Information diffusion dynamics by group and issue: In the early pandemic, liberals showed persistent attention to education/online learning, while conservatives showed persistence for lockdowns. In summer 2020, masking became a salient and persistent issue for both groups. In abortion discussions, after the Dobbs ruling, conservatives exhibited increased persistence around religion, fetal rights, and exceptions to abortion bans, compared to the pre-leak period. These dynamics indicate that emotionally salient issues to a group exhibit longer-lived diffusion patterns.
Scale: Analyses covered tens of millions of retweets (COVID-19: 46.4M; Roe_v_Wade: 7.1M) and millions to hundreds of thousands of replies (COVID-19: ~4.17M; Roe_v_Wade: ~461K), strengthening confidence in observed patterns.
Discussion
The results validate that direct interpersonal interactions on social media manifest affective polarization: people communicate more positively within ideological in-groups and more negatively and toxically across ideological lines. Crucially, by tying emotional expression to network distance, the study shows that affective polarization is not solely a function of explicit group labels but also a structural property of online networks: users express warmer emotions toward nearby network neighbors and colder, more hostile emotions toward distant ones.

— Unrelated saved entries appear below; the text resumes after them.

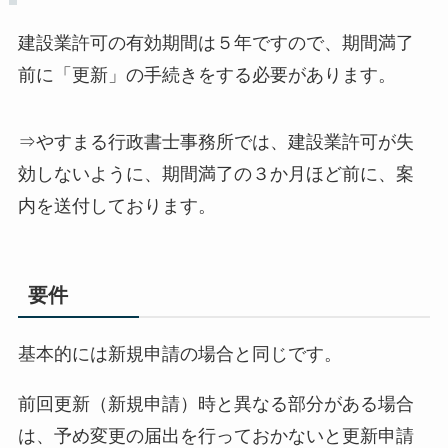
建設業許可の有効期間は５年ですので、期間満了
前に「更新」の手続きをする必要があります。
⇒やすまる行政書士事務所では、建設業許可が失
効しないように、期間満了の３か月ほど前に、案
内を送付しております。
要件
基本的には新規申請の場合と同じです。
前回更新（新規申請）時と異なる部分がある場合
は、予め変更の届出を行っておかないと更新申請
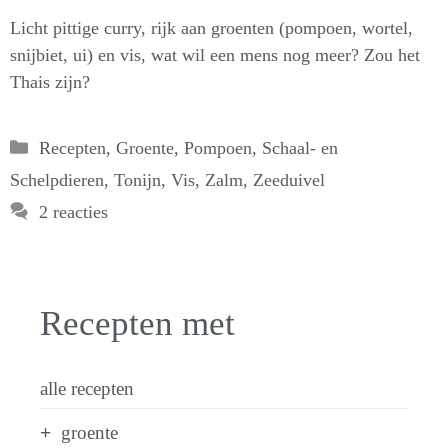
Licht pittige curry, rijk aan groenten (pompoen, wortel,
snijbiet, ui) en vis, wat wil een mens nog meer? Zou het
Thais zijn?
Categorieën
Recepten
,
Groente
,
Pompoen
,
Schaal- en
Schelpdieren
,
Tonijn
,
Vis
,
Zalm
,
Zeeduivel
2 reacties
Recepten met
alle recepten
groente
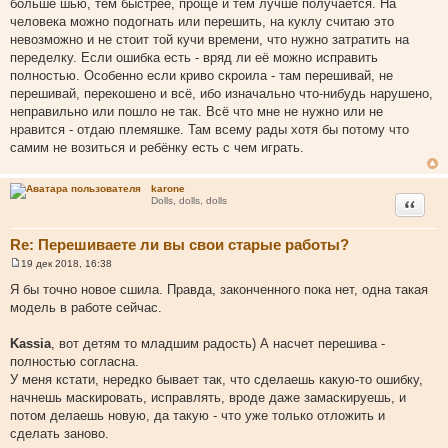
больше шью, тем быстрее, проще и тем лучше получается. На
человека можно подогнать или перешить, на куклу считаю это
невозможно и не стоит той кучи времени, что нужно затратить на
переделку. Если ошибка есть - вряд ли её можно исправить
полностью. Особенно если криво скроила - там перешивай, не
перешивай, перекошено и всё, ибо изначально что-нибудь нарушено,
неправильно или пошло не так. Всё что мне не нужно или не
нравится - отдаю племяшке. Там всему рады хотя бы потому что
самим не возиться и ребёнку есть с чем играть.
karone
Цитата
Dolls, dolls, dolls
Re: Перешиваете ли вы свои старые работы?
19 дек 2018, 16:38
С
о
Я бы точно новое сшила. Правда, законченного пока нет, одна такая
о
модель в работе сейчас.
б
щ
е
Kassia
, вот детям то младшим радость) А насчет перешива -
н
и
полностью согласна.
е
У меня кстати, нередко бывает так, что сделаешь какую-то ошибку,
начнешь маскировать, исправлять, вроде даже замаскируешь, и
потом делаешь новую, да такую - что уже только отложить и
сделать заново.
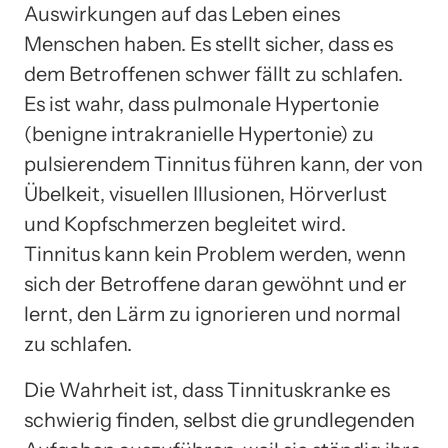
Auswirkungen auf das Leben eines
Menschen haben. Es stellt sicher, dass es
dem Betroffenen schwer fällt zu schlafen.
Es ist wahr, dass pulmonale Hypertonie
(benigne intrakranielle Hypertonie) zu
pulsierendem Tinnitus führen kann, der von
Übelkeit, visuellen Illusionen, Hörverlust
und Kopfschmerzen begleitet wird.
Tinnitus kann kein Problem werden, wenn
sich der Betroffene daran gewöhnt und er
lernt, den Lärm zu ignorieren und normal
zu schlafen.
Die Wahrheit ist, dass Tinnituskranke es
schwierig finden, selbst die grundlegenden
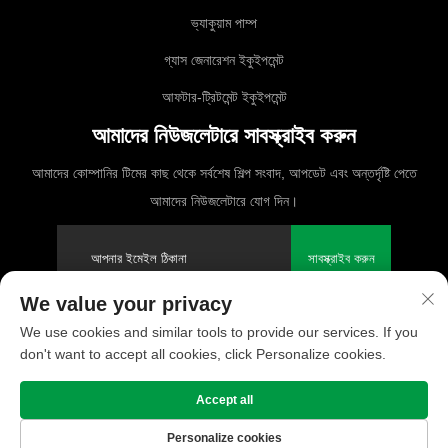
ভ্যাকুয়াম পাম্প
গ্যাস জেনারেশন ইকুইপমেন্ট
আফটার-ট্রিটমেন্ট ইকুইপমেন্ট
আমাদের নিউজলেটারে সাবস্ক্রাইব করুন
আমাদের কোম্পানির টিমের কাছ থেকে সর্বশেষ শিল্প সংবাদ, আপডেট এবং অন্তর্দৃষ্টি পেতে
আমাদের নিউজলেটারে যোগ দিন।
সাবস্ক্রাইব করুন
We value your privacy
We use cookies and similar tools to provide our services. If you
কপিরাইট © 2025 PUFCO কম্প্রেসার (শাংহাই) কোং, লিমিটেড। সমস্ত অধিকার সংরক্ষিত
don't want to accept all cookies, click Personalize cookies.
গোপনীয়তা নীতি
Accept all
Personalize cookies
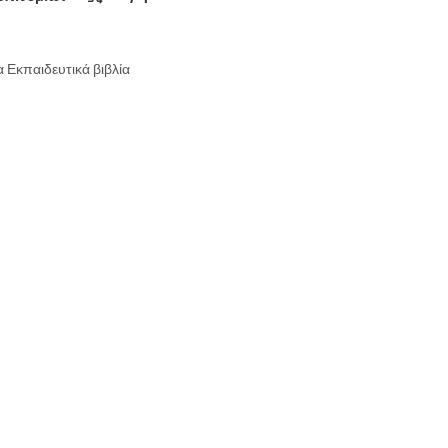
Εκπαιδευτικά βιβλία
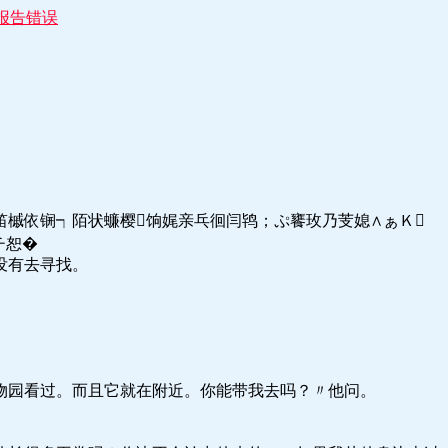
报告错误
脑谑笛槭依锎┑陌状蠊樱饷娓亲乓徊闫鸨；ぷ饔玫乃芰媳∧ぁＫ
チ恕�
没有去寻找。
物园看过。而且它就在附近。你能带我去吗？〃他问。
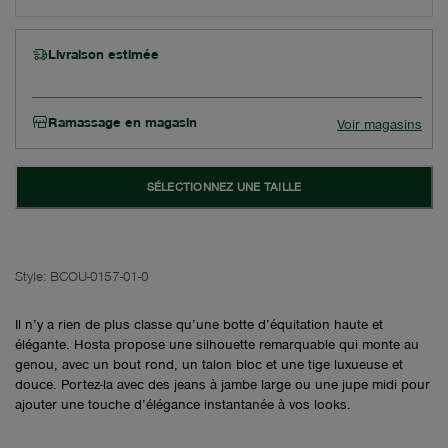
Livraison estimée
Ramassage en magasin
Voir magasins
SÉLECTIONNEZ UNE TAILLE
Style:
BCOU-0157-01-0
Il n’y a rien de plus classe qu’une botte d’équitation haute et
élégante. Hosta propose une silhouette remarquable qui monte au
genou, avec un bout rond, un talon bloc et une tige luxueuse et
douce. Portez-la avec des jeans à jambe large ou une jupe midi pour
ajouter une touche d’élégance instantanée à vos looks.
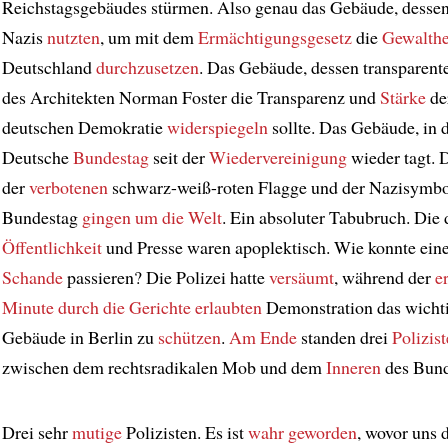
Reichstagsgebäudes stürmen. Also genau das Gebäude, desse
Nazis
nutzten
, um mit dem
Ermächtigungsgesetz
die
Gewalthe
Deutschland
durchzusetzen
. Das Gebäude, dessen transparent
des Architekten Norman Foster die Transparenz und
Stärke
de
deutschen Demokratie
widerspiegeln
sollte. Das Gebäude, in 
Deutsche
Bundestag
seit der
Wiedervereinigung
wieder tagt. 
der
verbotenen
schwarz-weiß-roten Flagge und der Nazisymbo
Bundestag
gingen um die Welt
. Ein absoluter Tabubruch. Die
Öffentlichkeit
und Presse waren apoplektisch. Wie konnte ein
Schande
passieren? Die Polizei hatte
versäumt
, während der
er
Minute
durch die Gerichte erlaubten
Demonstration das wichti
Gebäude in Berlin zu
schützen
.
Am Ende
standen drei
Polizis
zwischen dem rechtsradikalen Mob und dem
Inneren
des Bund
Drei sehr
mutige
Polizisten. Es ist
wahr geworden
, wovor uns 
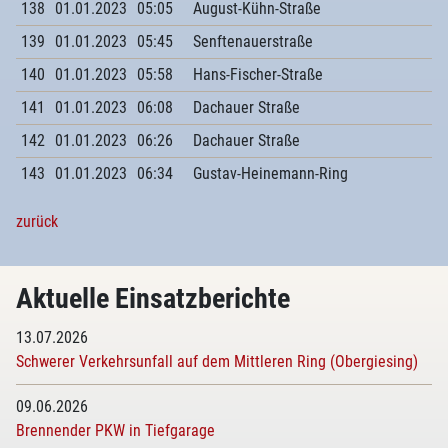
138
01.01.2023
05:05
August-Kühn-Straße
139
01.01.2023
05:45
Senftenauerstraße
140
01.01.2023
05:58
Hans-Fischer-Straße
141
01.01.2023
06:08
Dachauer Straße
142
01.01.2023
06:26
Dachauer Straße
143
01.01.2023
06:34
Gustav-Heinemann-Ring
zurück
Aktuelle Einsatzberichte
13.07.2026
Schwerer Verkehrsunfall auf dem Mittleren Ring (Obergiesing)
09.06.2026
Brennender PKW in Tiefgarage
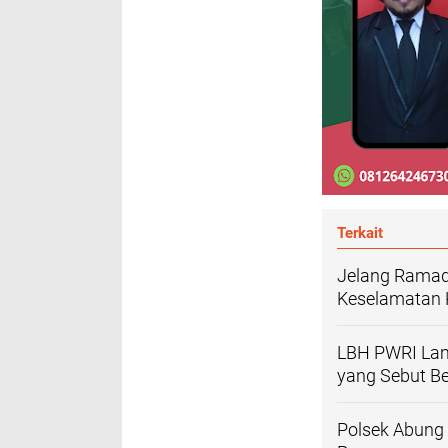
Terkait
Jelang Ramad
Keselamatan 
LBH PWRI Lam
yang Sebut B
Polsek Abung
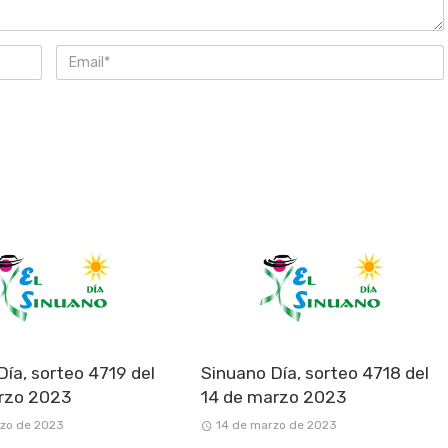
Día, sorteo 4719 del
Sinuano Día, sorteo 4718 del
rzo 2023
14 de marzo 2023
rzo de 2023
14 de marzo de 2023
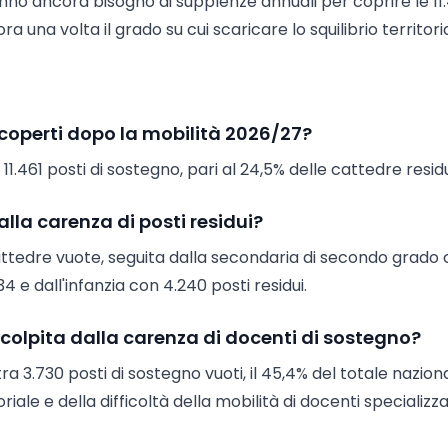
no ancora bisogno di supplenze annuali per coprire le 11
 una volta il grado su cui scaricare lo squilibrio territoria
scoperti dopo la mobilità 2026/27?
1.461 posti di sostegno, pari al 24,5% delle cattedre resid
dalla carenza di posti residui?
cattedre vuote, seguita dalla secondaria di secondo grado
 e dall'infanzia con 4.240 posti residui.
colpita dalla carenza di docenti di sostegno?
ra 3.730 posti di sostegno vuoti, il 45,4% del totale nazion
riale e della difficoltà della mobilità di docenti specializza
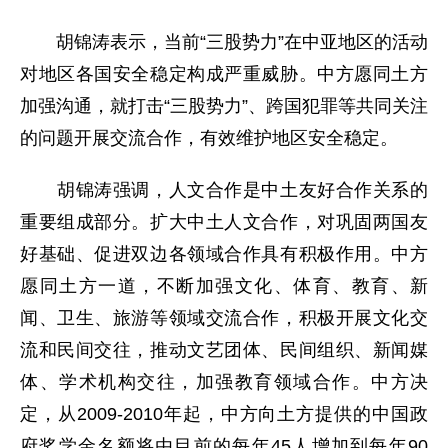
胡锦涛表示，当前“三股势力”在中亚地区的活动
对地区各国安全稳定构成严重威胁。中方愿同土方
加强沟通，就打击“三股势力”、跨国犯罪等共同关注
的问题开展交流合作，有效维护地区安全稳定。
胡锦涛强调，人文合作是中土友好合作关系的
重要组成部分。扩大中土人文合作，对巩固两国友
好基础、促进双边各领域合作具有积极作用。中方
愿同土方一道，不断加强文化、体育、教育、新
闻、卫生、旅游等领域交流合作，积极开展文化交
流和民间交往，推动文艺团体、民间组织、新闻媒
体、学术机构交往，加强教育领域合作。中方决
定，从2009-2010年起，中方向土方提供的中国政
府奖学金名额将由目前的每年45人增加到每年90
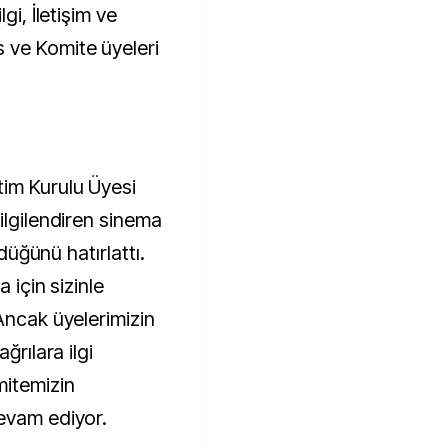
gi, İletişim ve
 ve Komite üyeleri
im Kurulu Üyesi
ilgilendiren sinema
rdüğünü hatırlattı.
 için sizinle
Ancak üyelerimizin
ğrılara ilgi
itemizin
evam ediyor.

This implies that even absent partisan labels, polarization can be inferred from network topology and interaction patterns. The distinct persistence of issue diffusion within ideological groups suggests that emotional salience modulates attention and the longevity of information flows, shaping agenda-setting and public discourse. The observed differences between replies and retweets underscore that these interaction types serve different communicative roles; conflating them may obscure key features of network structure and affect. Together, these findings illuminate how emotions, network structure, and partisanship interact to drive polarized engagement and information spread.
Conclusion
This study introduces an instrument to quantify affective polarization from reply interactions, demonstrates that emotional valence correlates with network distance—generalizing beyond the in-group/out-group dichotomy—and shows that emotionally salient issues diffuse with different temporal dynamics across ideological groups. The findings are consistent across large-scale datasets on COVID-19 and abortion, highlighting both the measurement value of replies and the structural nature of affect in online networks. Future research should (1) replicate analyses on broader, more representative and cross-platform datasets; (2) disentangle causal directionality between network distance and emotive expression; (3) better control for potential confounders, including algorithmic personalization and content selection effects; (4) incorporate richer network representations (e.g., follower graphs, weighted/multiplex ties) and longitudinal network evolution; and (5) examine interventions or design changes that might mitigate toxic cross-group engagement while preserving exposure to diverse viewpoints.
Limitations
The datasets, while large, represent only portions of online discussions and are subject to sampling and keyword-based collection biases. Not all interactions are observable, potentially limiting the range of detected emotions. Retweets approximate, but do not equal, follower relationships, which may affect network-based conclusions. Classifiers for ideology, emotions, and toxicity can introduce errors. The study is descriptive and does not identify causal directionality between network distance and emotional expression. Confounding factors—such as emotionally charged content being more likely to be retweeted, or platform personalization amplifying emotional content—may also contribute to observed patterns. Despite these constraints, consistency across datasets, measures, and robustness checks lends confidence to the conclusions.